The “brute force” method of determining the outcome of a game based on optimal play is by mapping a game tree. This is done by first drawing how the game looks when it starts. You then draw all of the next possible states the game board could be in (in other words, all of the moves the first player can make). On the first move, we only have to draw 3 different states, since choosing one corner is the same as choosing any other, by reflection and rotation. Note that the same will not be true on subsequent moves. From each of these we can expand each of the second player’s possible moves, and so on, until we have mapped every possible game. You may wish to leave out trivial choices of moves (e.g. the player has the chance to win but picks another space).
Once you have mapped out a whole game tree, the game becomes easier to analyze. If you can show that no matter how Player 2 picks his/her moves, Player 1 has some way of winning, then you are guaranteed Player 1 has a winning strategy. However, if Player 2 can always pick a move which will lead to a tie, then you know the game will result in a tie given optimal play.

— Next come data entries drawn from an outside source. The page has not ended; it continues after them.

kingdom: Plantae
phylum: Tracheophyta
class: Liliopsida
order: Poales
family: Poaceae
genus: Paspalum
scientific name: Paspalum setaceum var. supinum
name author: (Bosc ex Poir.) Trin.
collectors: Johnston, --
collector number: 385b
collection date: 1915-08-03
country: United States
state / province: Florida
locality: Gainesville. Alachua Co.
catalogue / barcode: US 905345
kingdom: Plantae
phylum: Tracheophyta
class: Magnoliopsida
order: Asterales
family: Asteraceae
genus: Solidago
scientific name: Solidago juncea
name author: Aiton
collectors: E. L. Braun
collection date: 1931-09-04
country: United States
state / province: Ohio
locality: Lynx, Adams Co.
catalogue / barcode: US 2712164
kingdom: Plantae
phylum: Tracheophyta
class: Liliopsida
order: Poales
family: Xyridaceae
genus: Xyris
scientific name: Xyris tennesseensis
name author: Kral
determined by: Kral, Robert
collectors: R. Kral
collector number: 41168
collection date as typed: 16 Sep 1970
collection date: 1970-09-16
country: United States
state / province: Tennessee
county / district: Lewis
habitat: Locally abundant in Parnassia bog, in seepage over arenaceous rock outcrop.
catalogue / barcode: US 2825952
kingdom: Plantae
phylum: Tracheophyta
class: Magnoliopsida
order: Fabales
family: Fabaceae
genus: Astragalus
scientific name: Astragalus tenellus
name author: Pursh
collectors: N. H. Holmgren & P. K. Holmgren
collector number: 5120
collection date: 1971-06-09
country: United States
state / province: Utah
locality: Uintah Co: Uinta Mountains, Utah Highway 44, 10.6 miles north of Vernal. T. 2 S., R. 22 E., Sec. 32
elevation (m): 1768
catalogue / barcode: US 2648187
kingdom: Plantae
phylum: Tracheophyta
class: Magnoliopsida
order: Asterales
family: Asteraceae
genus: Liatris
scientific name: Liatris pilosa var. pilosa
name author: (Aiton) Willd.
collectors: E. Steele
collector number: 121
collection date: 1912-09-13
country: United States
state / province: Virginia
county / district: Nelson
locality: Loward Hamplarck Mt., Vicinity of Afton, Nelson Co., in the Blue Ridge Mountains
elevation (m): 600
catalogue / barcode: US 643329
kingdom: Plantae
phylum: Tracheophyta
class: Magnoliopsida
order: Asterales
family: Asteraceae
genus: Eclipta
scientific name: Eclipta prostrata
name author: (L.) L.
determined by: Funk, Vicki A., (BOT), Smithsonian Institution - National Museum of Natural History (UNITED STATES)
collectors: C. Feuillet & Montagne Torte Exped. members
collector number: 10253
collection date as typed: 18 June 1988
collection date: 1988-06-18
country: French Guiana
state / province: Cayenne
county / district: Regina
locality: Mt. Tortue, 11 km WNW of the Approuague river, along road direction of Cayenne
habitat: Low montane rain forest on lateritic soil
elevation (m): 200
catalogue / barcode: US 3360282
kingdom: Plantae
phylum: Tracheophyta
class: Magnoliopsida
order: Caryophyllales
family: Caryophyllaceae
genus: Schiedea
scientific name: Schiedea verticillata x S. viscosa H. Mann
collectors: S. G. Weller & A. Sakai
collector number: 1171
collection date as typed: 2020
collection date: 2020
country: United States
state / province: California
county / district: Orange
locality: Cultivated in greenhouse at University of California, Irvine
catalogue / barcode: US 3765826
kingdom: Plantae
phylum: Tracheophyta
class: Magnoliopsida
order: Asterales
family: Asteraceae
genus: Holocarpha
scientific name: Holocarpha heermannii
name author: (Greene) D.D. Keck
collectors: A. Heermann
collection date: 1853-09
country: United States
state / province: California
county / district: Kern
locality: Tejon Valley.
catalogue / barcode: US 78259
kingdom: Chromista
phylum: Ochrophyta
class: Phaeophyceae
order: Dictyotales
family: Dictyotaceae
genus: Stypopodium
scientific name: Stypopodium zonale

Mapping out a game tree takes a lot of time and space, and is not feasible for larger boards. However, by mapping out games on smaller boards, you may be able to develop a general strategy for any size board. Alternatively, you may wish to develop a strategy without mapping every possible game. Be sure that this strategy still covers every possibility.
Did you develop either a winning strategy or an argument that shows one isn’t possible? Is it rigorous (does it cover all possibilities)?
Was your hypothesis correct? If so, what steps did you take to prove it? If not, what did you learn that was not obvious when you started?
- Instead of requiring N symbols to be lined up to win in an NxN board (i.e. filling in a whole row, column, or diagonal), try requiring only N-1, 3, N/2, or √N symbols in a row.
- Consider an NxM Tic-Tac-Toe board. Note that the most number of symbols in a row that still allow for a game to be won is min(N, M).